Conclusions: Among people at intermediate cardiovascular risk but without overt cardiovascular disease, rosuvastatin 10 mg daily significantly reduced first stroke. Blood pressure lowering combined with rosuvastatin reduced ischemic stroke by 59%. Both therapies are safe and generally well tolerated.

Registration: URL:; Unique identifier: NCT00468923.


About 75% of all clinical strokes are first strokes rather than recurrent events.[1,2] A first stroke can result in permanent disability or death and significant health care and societal costs, so focusing on secondary stroke prevention is too late for many patients. To substantially decrease the burden of stroke in the community, efforts must be aimed at primary prevention (ie, preventing stroke among people without a previous clinical stroke).

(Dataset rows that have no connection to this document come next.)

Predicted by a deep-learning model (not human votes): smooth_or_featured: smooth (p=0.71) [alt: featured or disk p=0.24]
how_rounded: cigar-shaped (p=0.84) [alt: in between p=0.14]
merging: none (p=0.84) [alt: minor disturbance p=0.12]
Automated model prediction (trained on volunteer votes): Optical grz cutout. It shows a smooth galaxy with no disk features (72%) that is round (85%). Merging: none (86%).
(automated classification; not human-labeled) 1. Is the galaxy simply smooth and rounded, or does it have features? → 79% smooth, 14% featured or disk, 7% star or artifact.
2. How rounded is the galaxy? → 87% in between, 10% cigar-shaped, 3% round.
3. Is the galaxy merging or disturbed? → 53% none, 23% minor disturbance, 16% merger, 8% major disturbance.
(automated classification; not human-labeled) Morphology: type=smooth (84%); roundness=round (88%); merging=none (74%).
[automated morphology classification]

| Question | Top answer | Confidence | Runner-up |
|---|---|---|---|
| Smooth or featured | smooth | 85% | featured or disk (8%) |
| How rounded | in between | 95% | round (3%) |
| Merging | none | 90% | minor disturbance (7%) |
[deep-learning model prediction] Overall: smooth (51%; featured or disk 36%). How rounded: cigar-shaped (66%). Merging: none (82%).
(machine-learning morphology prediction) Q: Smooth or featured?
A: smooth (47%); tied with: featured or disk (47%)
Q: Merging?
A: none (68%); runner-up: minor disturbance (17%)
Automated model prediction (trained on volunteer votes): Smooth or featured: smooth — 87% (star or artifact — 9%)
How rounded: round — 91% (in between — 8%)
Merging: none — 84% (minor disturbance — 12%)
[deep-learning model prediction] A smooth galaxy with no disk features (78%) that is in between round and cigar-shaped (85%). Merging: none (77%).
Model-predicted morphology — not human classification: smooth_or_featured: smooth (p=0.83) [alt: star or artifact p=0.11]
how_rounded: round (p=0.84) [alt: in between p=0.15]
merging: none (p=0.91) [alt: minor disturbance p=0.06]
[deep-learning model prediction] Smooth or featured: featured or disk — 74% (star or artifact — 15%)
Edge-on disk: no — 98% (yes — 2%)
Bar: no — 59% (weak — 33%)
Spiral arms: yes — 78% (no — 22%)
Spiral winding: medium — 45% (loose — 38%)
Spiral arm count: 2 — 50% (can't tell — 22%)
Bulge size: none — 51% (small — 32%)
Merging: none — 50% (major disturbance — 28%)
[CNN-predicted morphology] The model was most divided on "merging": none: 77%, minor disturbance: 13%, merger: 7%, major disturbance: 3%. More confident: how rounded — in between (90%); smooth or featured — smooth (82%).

Primary stroke prevention is challenging, requiring treatment of large numbers of relatively low-or average-risk people, in contrast to secondary prevention where one can readily identify those at higher risk and, therefore, have a lower number-needed-to-treat.[1] Consequently, interventions for primary stroke prevention must be safe, widely applicable, and require minimal medical monitoring to be effective and to be globally applicable.

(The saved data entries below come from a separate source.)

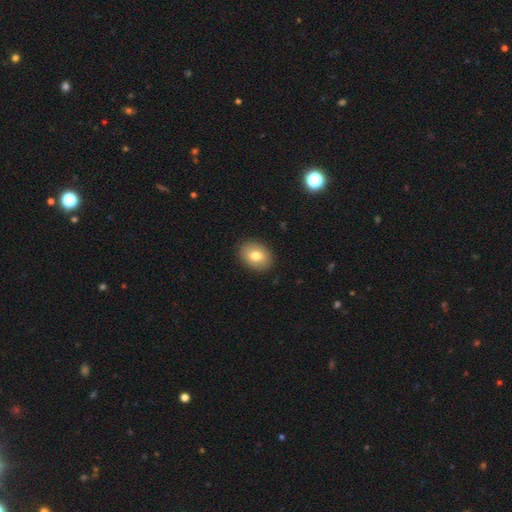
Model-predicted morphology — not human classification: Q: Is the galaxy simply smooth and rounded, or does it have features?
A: smooth — 77%.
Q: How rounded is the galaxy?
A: in between — 65%.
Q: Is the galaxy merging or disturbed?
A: none — 89%.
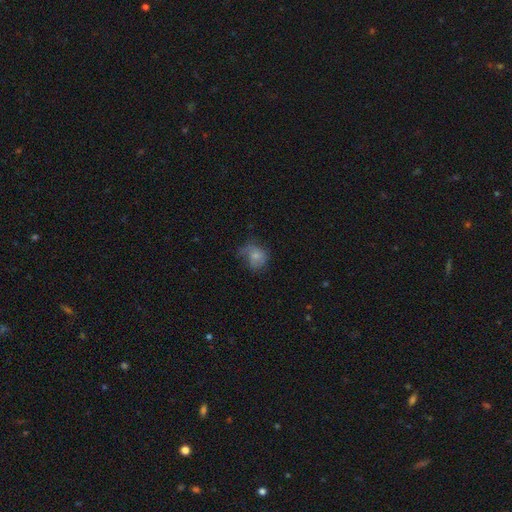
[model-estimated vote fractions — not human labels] smooth-or-featured: smooth: 64% | featured or disk: 25% | star or artifact: 11%
  how-rounded: round: 54% | in between: 45% | cigar-shaped: 1%
  merging: none: 35% | major disturbance: 32% | minor disturbance: 30% | merger: 3%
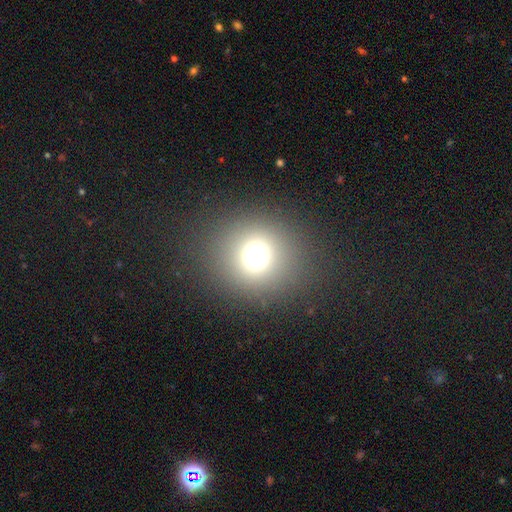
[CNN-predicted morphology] The model was most divided on "smooth or featured": smooth: 69%, star or artifact: 22%, featured or disk: 8%. More confident: how rounded — round (91%); merging — none (87%).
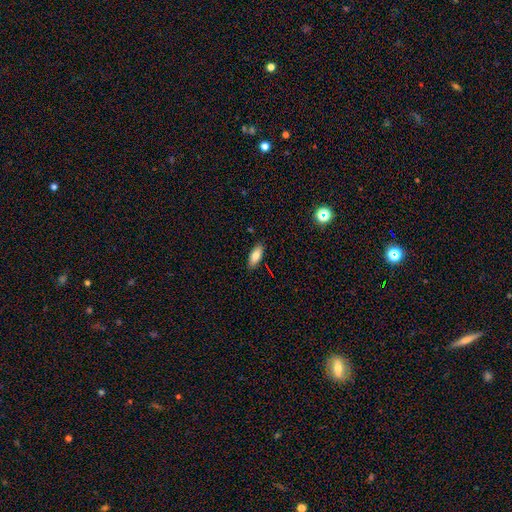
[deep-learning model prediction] Smooth or featured?
  - smooth: 77% *
  - featured or disk: 15%
  - star or artifact: 7%
How rounded?
  - in between: 79% *
  - cigar-shaped: 19%
  - round: 2%
Merging?
  - none: 87% *
  - minor disturbance: 10%
  - major disturbance: 2%
  - merger: 1%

The HOPE-3 trial (Heart Outcomes Prevention Evaluation–3) tested blood pressure (BP) lowering and statin therapy, as well as their combination, for primary prevention of cardiovascular events in 12 705 moderate-risk people without clinically manifest cardiovascular disease, using drugs with well-established safety profiles and medical monitoring similar to usual practice in primary prevention. The results for the primary trial outcome of myocardial infarction, stroke, or cardiovascular death have been published.[3–5] Here, we report secondary analyses of predefined stroke outcomes for each randomized intervention, by stroke subtype, independent predictors, treatment effects in key subgroups, and absolute risk reductions.